Community gardens are a great way to bring local food and anti-hunger initiatives together. While you’re thinking about your own garden, whether it’s your own personal one, a community garden you already contribute to, or your own “dream garden” that you’re now planning in your head, remember that not only do community gardens help increase the health of communities and provide access to fresh, nutritious foods in food insecure communities, but food grown there can also be donated to the Food Shuttle through our Plant a Row for the Hungry program no matter what kind of community the garden is located in!   You can even plan ahead to donate food and plant an extra row, just for the hungry.

Need more inspiration? 

Here's  how IFFS volunteer Fred Woodard started his own community garden:

Fred first got involved with IFFS on Martin Luther King, Jr. day about 5 years ago.
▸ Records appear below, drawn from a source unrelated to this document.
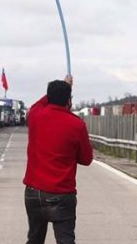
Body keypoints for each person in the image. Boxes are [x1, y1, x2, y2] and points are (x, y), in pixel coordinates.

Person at [24, 79, 92, 244]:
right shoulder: (77, 124)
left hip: (34, 193)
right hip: (61, 193)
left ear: (48, 96)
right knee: (65, 239)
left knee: (34, 239)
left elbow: (37, 104)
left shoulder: (35, 115)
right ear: (69, 100)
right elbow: (86, 159)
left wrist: (64, 83)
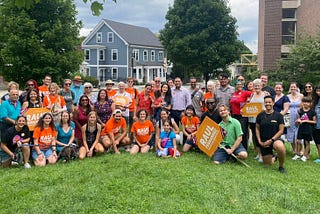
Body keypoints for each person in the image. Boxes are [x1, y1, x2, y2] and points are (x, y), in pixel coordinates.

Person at [256, 96, 286, 173]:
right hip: (264, 141)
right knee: (268, 164)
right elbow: (257, 128)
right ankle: (275, 157)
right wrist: (260, 141)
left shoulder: (278, 115)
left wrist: (271, 140)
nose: (268, 104)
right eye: (266, 102)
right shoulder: (260, 115)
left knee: (280, 146)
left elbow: (281, 130)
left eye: (269, 102)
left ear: (273, 103)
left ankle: (281, 166)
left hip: (275, 139)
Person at [292, 96, 316, 162]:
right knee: (298, 141)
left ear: (310, 103)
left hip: (308, 129)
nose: (305, 103)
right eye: (304, 102)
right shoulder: (300, 111)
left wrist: (306, 121)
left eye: (307, 102)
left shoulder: (312, 112)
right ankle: (298, 154)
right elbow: (300, 118)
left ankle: (305, 156)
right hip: (301, 128)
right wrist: (298, 120)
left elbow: (314, 121)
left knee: (307, 142)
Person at [229, 80, 252, 149]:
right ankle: (236, 147)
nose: (239, 86)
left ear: (243, 85)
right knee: (235, 132)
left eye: (241, 84)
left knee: (243, 132)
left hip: (242, 116)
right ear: (235, 86)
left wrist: (265, 93)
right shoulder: (233, 93)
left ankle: (244, 148)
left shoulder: (245, 93)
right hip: (234, 115)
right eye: (237, 84)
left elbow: (255, 94)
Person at [248, 79, 266, 162]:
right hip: (252, 118)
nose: (257, 87)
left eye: (258, 85)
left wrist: (262, 109)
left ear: (261, 86)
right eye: (255, 86)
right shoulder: (252, 95)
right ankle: (258, 153)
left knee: (261, 136)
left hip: (262, 118)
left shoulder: (265, 94)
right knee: (255, 136)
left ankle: (262, 155)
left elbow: (268, 105)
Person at [286, 82, 303, 153]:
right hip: (289, 116)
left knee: (299, 132)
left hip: (298, 116)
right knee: (290, 132)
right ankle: (294, 149)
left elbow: (302, 106)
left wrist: (300, 116)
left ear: (297, 87)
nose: (293, 88)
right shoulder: (287, 96)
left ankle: (300, 150)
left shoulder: (301, 95)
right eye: (291, 87)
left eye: (294, 87)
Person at [313, 85, 320, 163]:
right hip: (316, 125)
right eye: (317, 90)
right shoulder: (316, 100)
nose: (318, 92)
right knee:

He was thinking about MLK and being service-oriented, and Fred had always loved to garden. Doing something with food seemed to be a natural fit for him. He wanted to get him and his family up and moving in the community. What better way to do that than through volunteering with the IFFS community gardens, which help build community health, wealth, and security by bringing communities together to eat, grow, cook, share, and move? Fred first started out volunteering in the IFFS Kitchen garden, where students from the Culinary Job Training program harvest fresh herbs and vegetables for their dishes. He began volunteering there soon after the garden’s creation and has helped tremendously in maintaining it. He even helped expand the garden by planting blueberry bushes and a fig tree. He now also runs the vermicomposting operation at the community garden at Alliance Medical Ministry as well.

Enjoying his engagement with the IFFS gardens, Fred decided to start a community garden in another community in which he was already involved – at Lakemont Swim & Tennis Club. He had begun managing the club and started the garden with the hope that having the garden at Lakemont would help people further invest in the community there and make the place feel even more like a community center and not just like a place people could pay to come swim or play tennis. They could build on the existing assets of the swim club – this was a place where people already gathered, and the property had plenty of unused space. The garden at Lakemont had a successful summer! Community members planted, tended to, and enjoyed a bounty of tomatoes, peppers, squash, and other delicious vegetables.

Fred's Edible Forest - a hearty kiwi plant vine grows on the swingset

Compost at the edible forest and the path from the Lakemont community garden

With the help of Bountiful Backyards and in true community fashion, interwoven relationships, Fred has since started another garden - an edible food forest just down the hill from the first garden at Lakemont. It contains a variety of fruit trees and bushes that bloom at different times of the year, maintaining different insect populations. In Fred’s “Dream Garden” vision, the garden and edible food forest at Lakemont will one day connect, with cultivated gardens spreading down the hillside along a path from one to the other.